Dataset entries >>
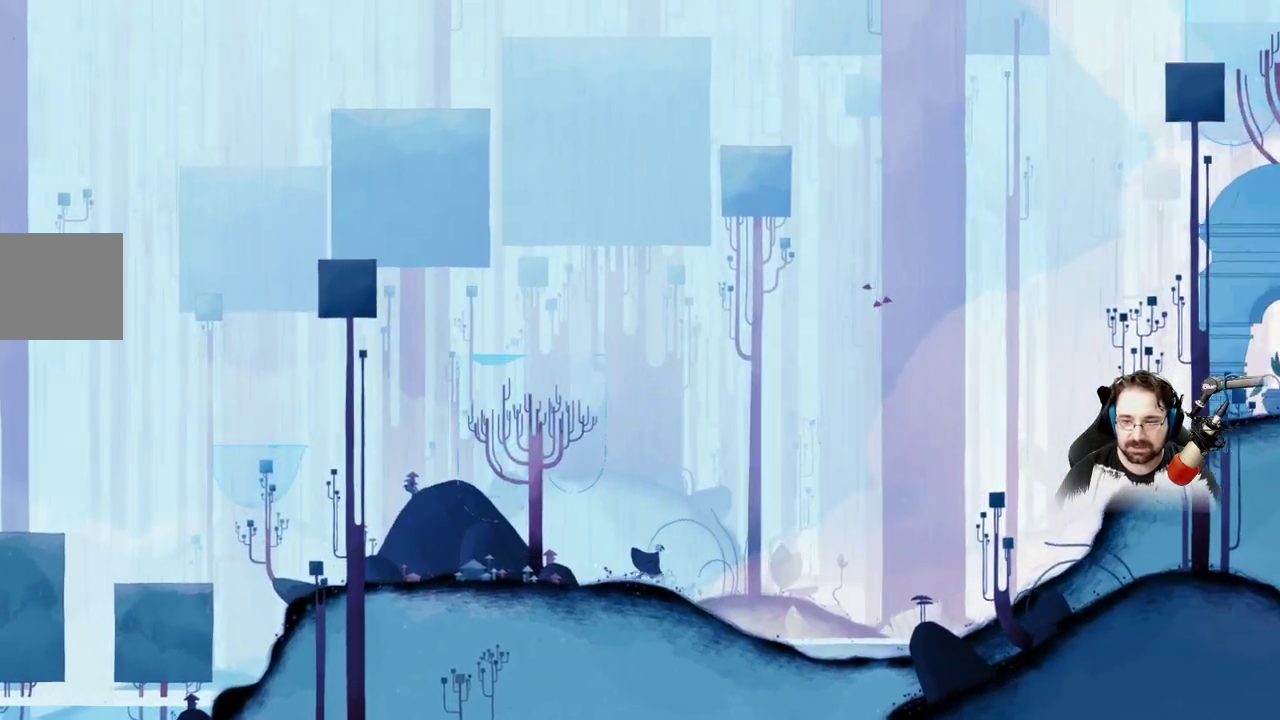
{"buttons": [], "left_stick": "up-right", "right_stick": "center", "events": []}
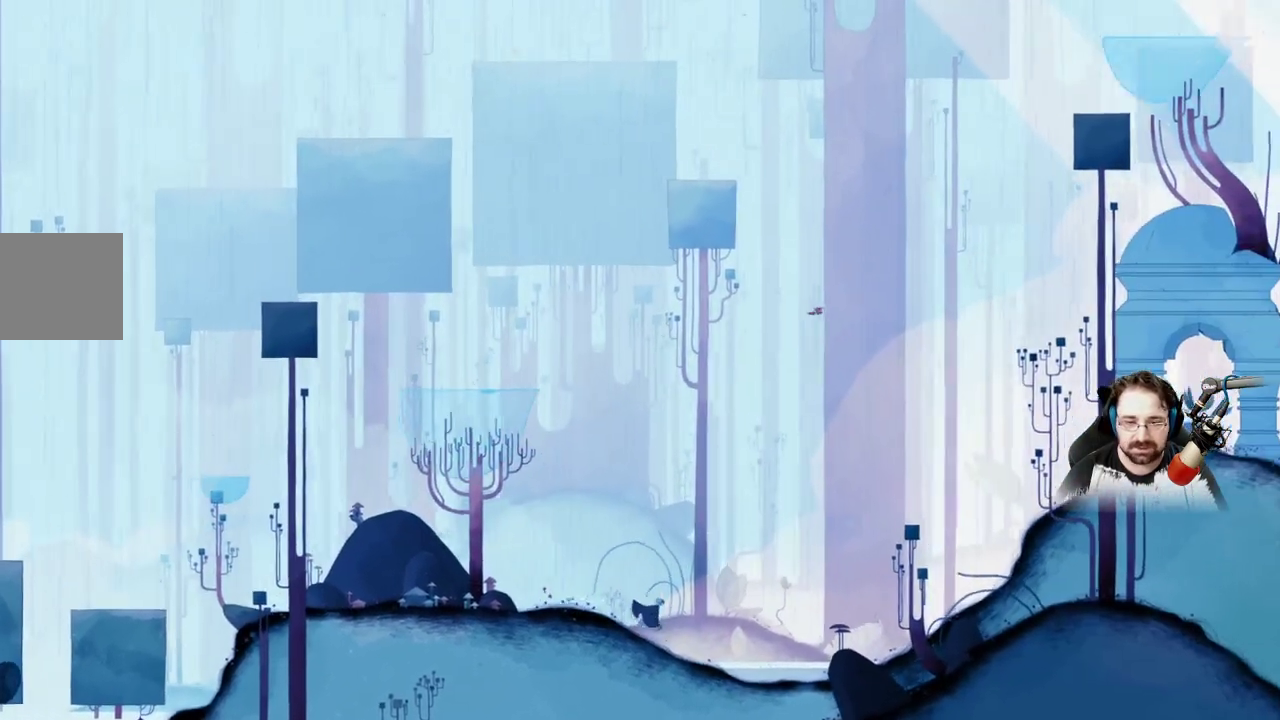
{"buttons": [], "left_stick": "up-right", "right_stick": "center", "events": []}
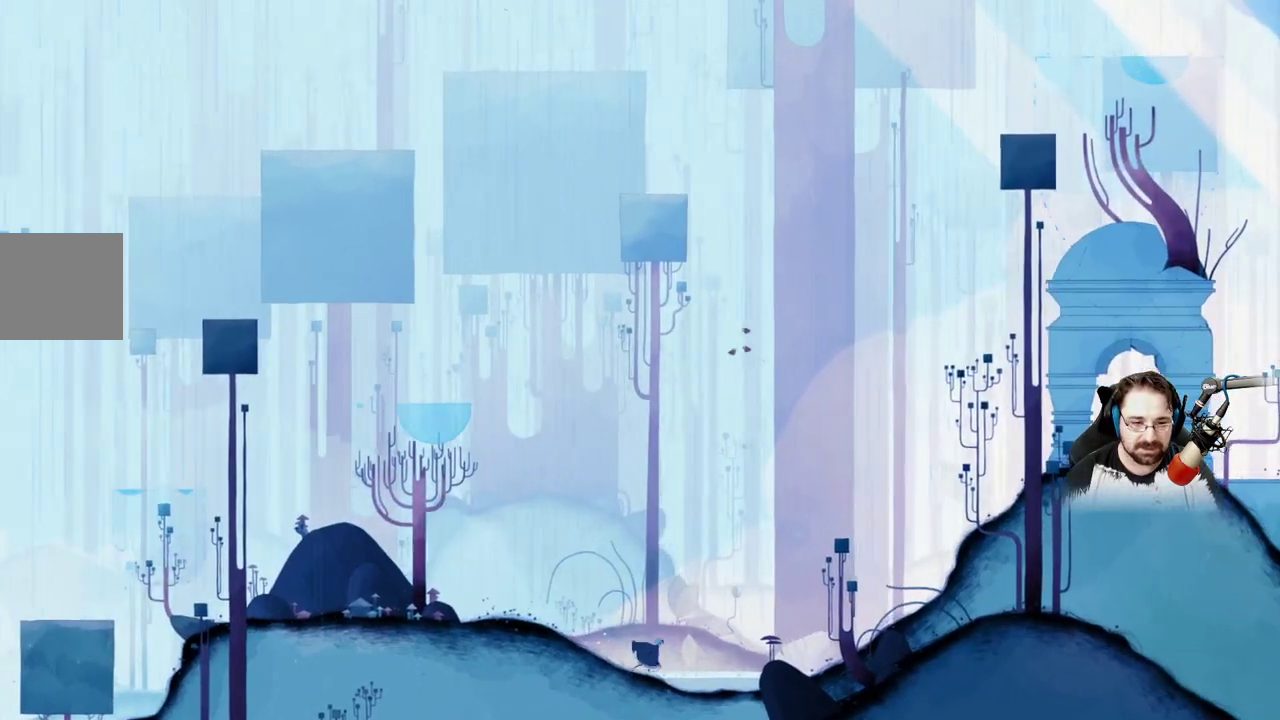
{"buttons": [], "left_stick": "up-right", "right_stick": "center", "events": []}
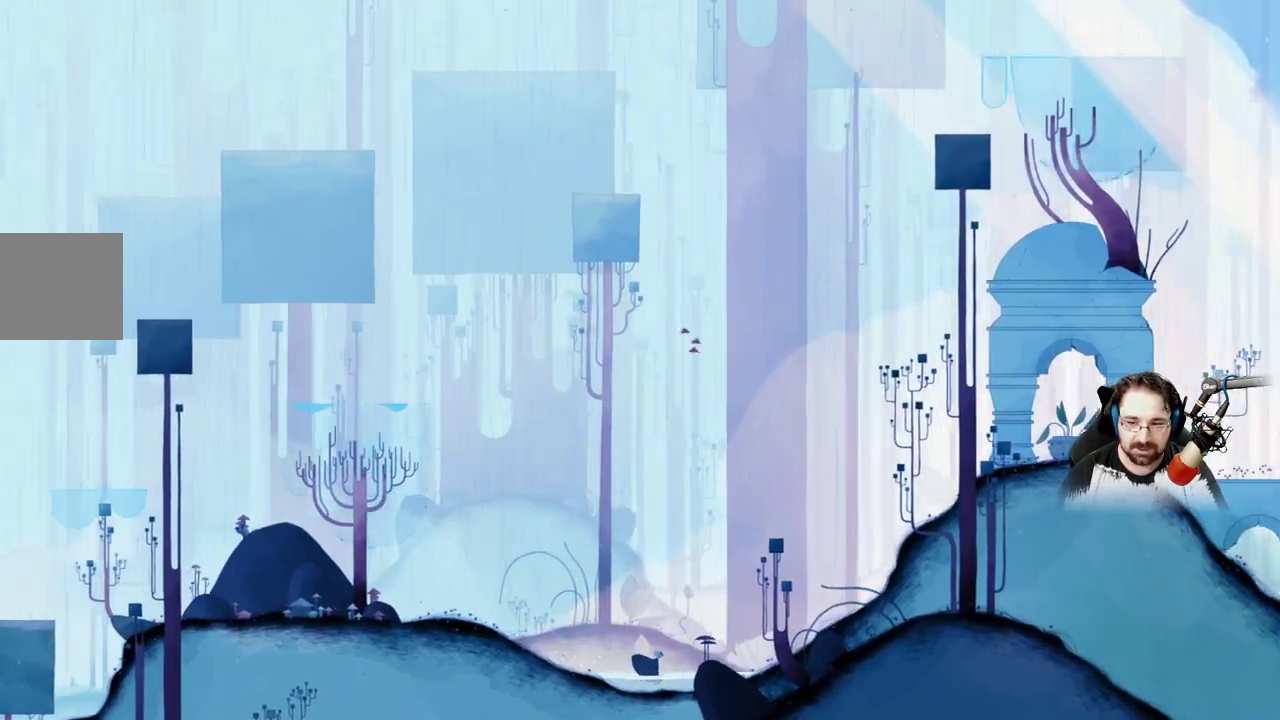
{"buttons": [], "left_stick": "up-right", "right_stick": "center", "events": []}
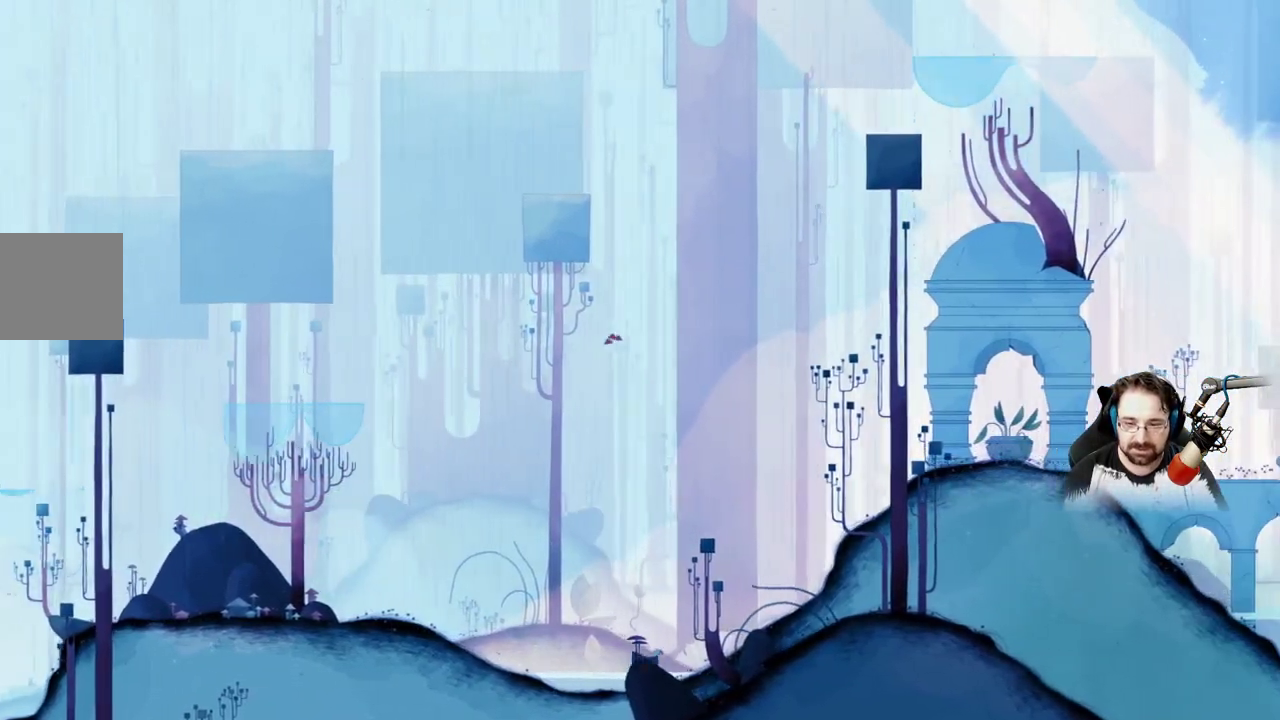
{"buttons": [], "left_stick": "up-right", "right_stick": "center", "events": []}
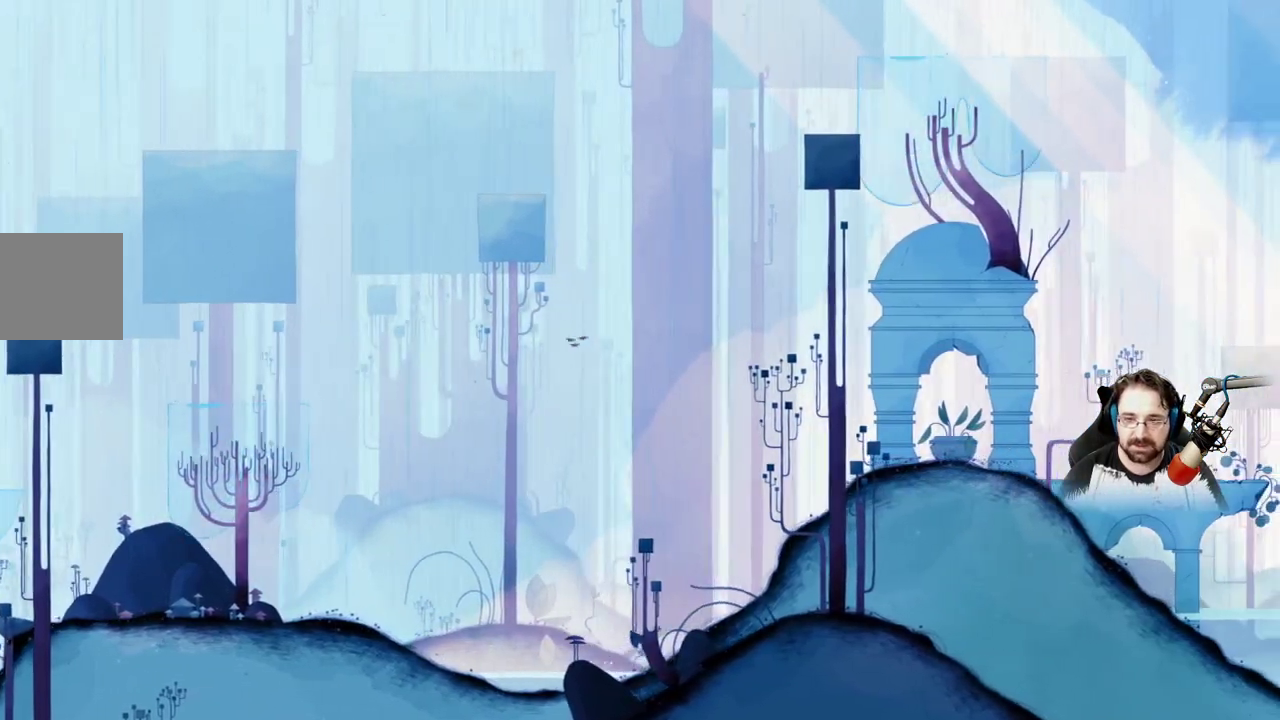
{"buttons": [], "left_stick": "up-right", "right_stick": "center", "events": []}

How to complete this task >> With the images left out, set down every entry exactly.

Response to the exercise >>
{"buttons": [], "left_stick": "up-right", "right_stick": "center", "events": []}
{"buttons": [], "left_stick": "up-right", "right_stick": "center", "events": []}
{"buttons": [], "left_stick": "up-right", "right_stick": "center", "events": []}
{"buttons": [], "left_stick": "up-right", "right_stick": "center", "events": []}
{"buttons": [], "left_stick": "up-right", "right_stick": "center", "events": []}
{"buttons": [], "left_stick": "up-right", "right_stick": "center", "events": []}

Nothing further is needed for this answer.